Ante la proximidad del Día del Trabajador, crece la expectativa y la incertidumbre en Venezuela sobre el anuncio del nuevo ajuste salarial por parte del Ejecutivo Nacional. En un contexto de inflación persistente, expertos analizan la brecha entre la necesidad urgente del trabajador y la realidad fiscal del Estado, advirtiendo que un aumento sin estrategia integral podría ser contraproducente.

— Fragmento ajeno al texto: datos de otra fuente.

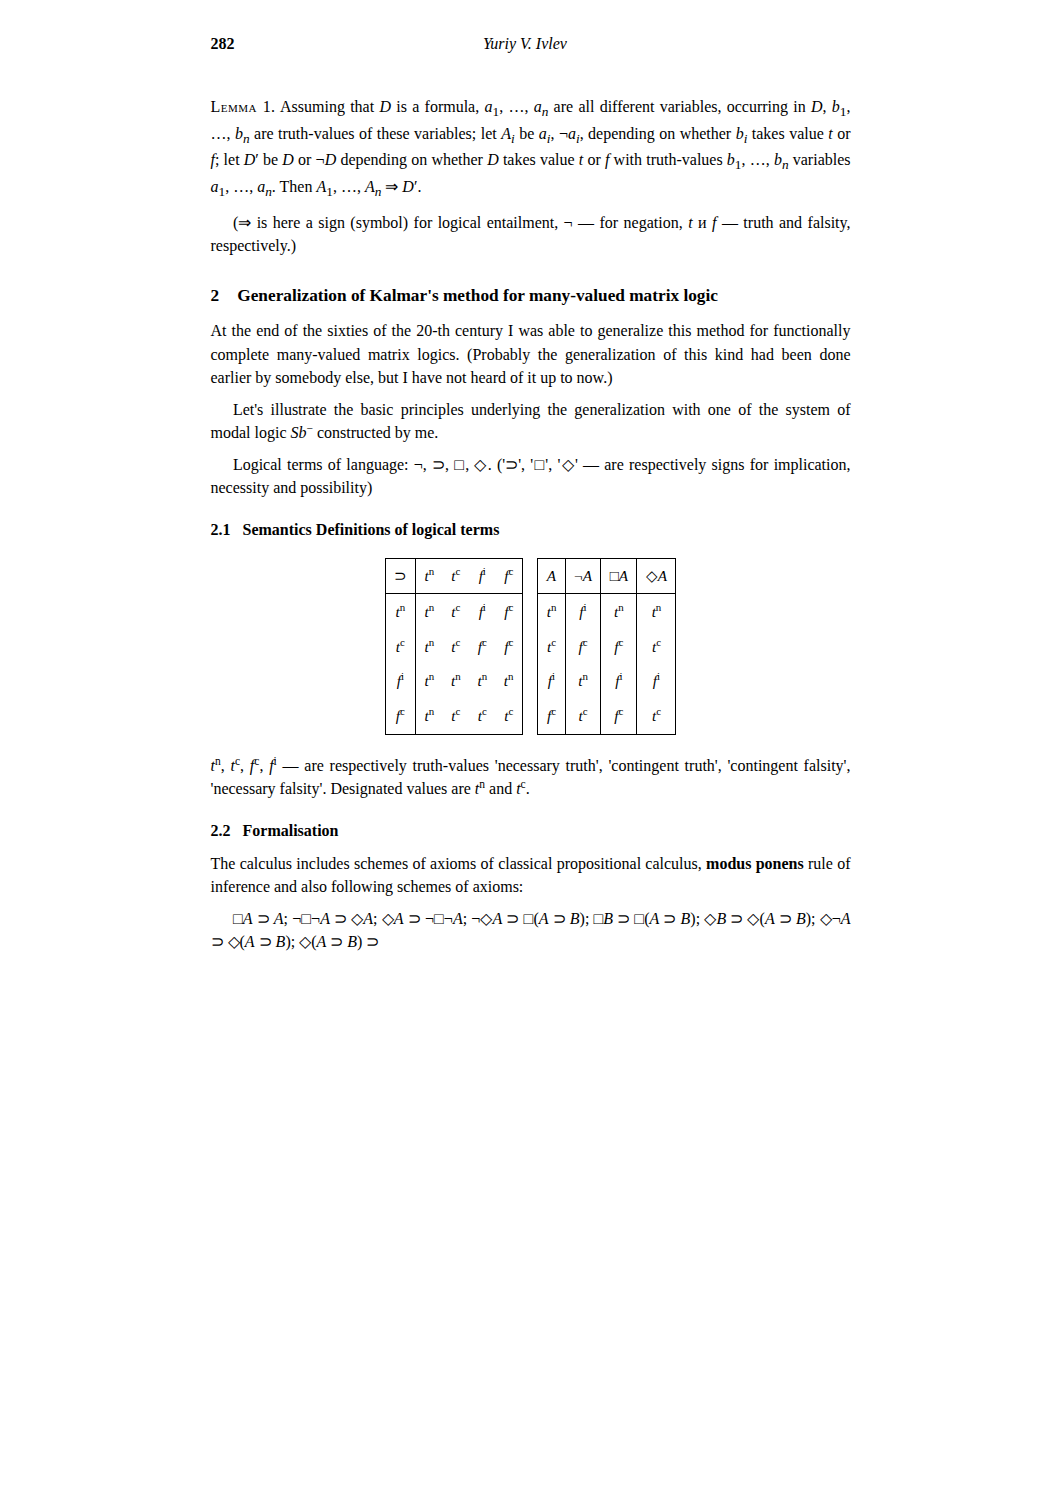282 Yuriy V. Ivlev
Lemma 1. Assuming that D is a formula, a1, …, an are all different variables, occurring in D, b1, …, bn are truth-values of these variables; let Ai be ai, ¬ai, depending on whether bi takes value t or f; let D′ be D or ¬D depending on whether D takes value t or f with truth-values b1, …, bn variables a1, …, an. Then A1, …, An ⇒ D′.
(⇒ is here a sign (symbol) for logical entailment, ¬ — for negation, t и f — truth and falsity, respectively.)
2 Generalization of Kalmar's method for many-valued matrix logic
At the end of the sixties of the 20-th century I was able to generalize this method for functionally complete many-valued matrix logics. (Probably the generalization of this kind had been done earlier by somebody else, but I have not heard of it up to now.)
Let's illustrate the basic principles underlying the generalization with one of the system of modal logic Sb− constructed by me.
Logical terms of language: ¬, ⊃, □, ◇. ('⊃', '□', '◇' — are respectively signs for implication, necessity and possibility)
2.1 Semantics Definitions of logical terms
| ⊃ | t n | t c | f i | f c |
| --- | --- | --- | --- | --- |
| t n | t n | t c | f i | f c |
| t c | t n | t c | f c | f c |
| f i | t n | t n | t n | t n |
| f c | t n | t c | t c | t c |
| A | ¬ A | □ A | ◇ A |
| --- | --- | --- | --- |
| t n | f i | t n | t n |
| t c | f c | f c | t c |
| f i | t n | f i | f i |
| f c | t c | f c | t c |
tn, tc, fc, fi — are respectively truth-values 'necessary truth', 'contingent truth', 'contingent falsity', 'necessary falsity'. Designated values are tn and tc.
2.2 Formalisation
The calculus includes schemes of axioms of classical propositional calculus, modus ponens rule of inference and also following schemes of axioms:
□A ⊃ A; ¬□¬A ⊃ ◇A; ◇A ⊃ ¬□¬A; ¬◇A ⊃ □(A ⊃ B); □B ⊃ □(A ⊃ B); ◇B ⊃ ◇(A ⊃ B); ◇¬A ⊃ ◇(A ⊃ B); ◇(A ⊃ B) ⊃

El economista y contador Wolfang Hevia señala que, si bien el salario debería oscilar idealmente entre los 200 y 500 dólares, el camino para alcanzar dicha cifra debe ser paulatino para evitar una espiral inflacionaria inmediata. «Los aumentos deben ser progresivos; se podrían realizar hasta seis ajustes al año para permitir que la economía se estabilice», explicó el especialista, enfatizando que la recuperación del poder adquisitivo depende también de factores como el control de la corrupción y el saneamiento institucional.
El análisis destaca que, en la práctica, el sector privado ya ha desestimado el salario mínimo oficial para poder retener mano de obra, aunque los montos actuales siguen siendo insuficientes para cubrir la canasta básica. Hevia sostiene que, dado que los servicios, impuestos y combustible están anclados a la moneda extranjera, el sueldo debería seguir la misma ruta de indexación, siempre acompañado de una estricta contraloría estatal para evitar distorsiones en los precios.
Finalmente, el experto advirtió que de no cumplirse las expectativas de ajuste, los sectores más vulnerables —como los pensionados y personas con discapacidad— serán los más afectados, e instó a la ciudadanía a mantener una postura de ahorro y comparación de precios frente a la volatilidad del mercado.